[Stored data entries]
+ + + + +

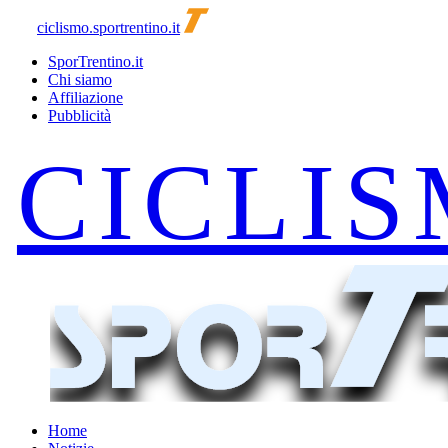
ciclismo.sportrentino.it
SporTrentino.it
Chi siamo
Affiliazione
Pubblicità
Home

+ + + + +

* **Exercise**: I would like the data above transcribed exactly, with its pictures left out.

* **Problem solution**:
ciclismo.sportrentino.it
SporTrentino.it
Chi siamo
Affiliazione
Pubblicità
Home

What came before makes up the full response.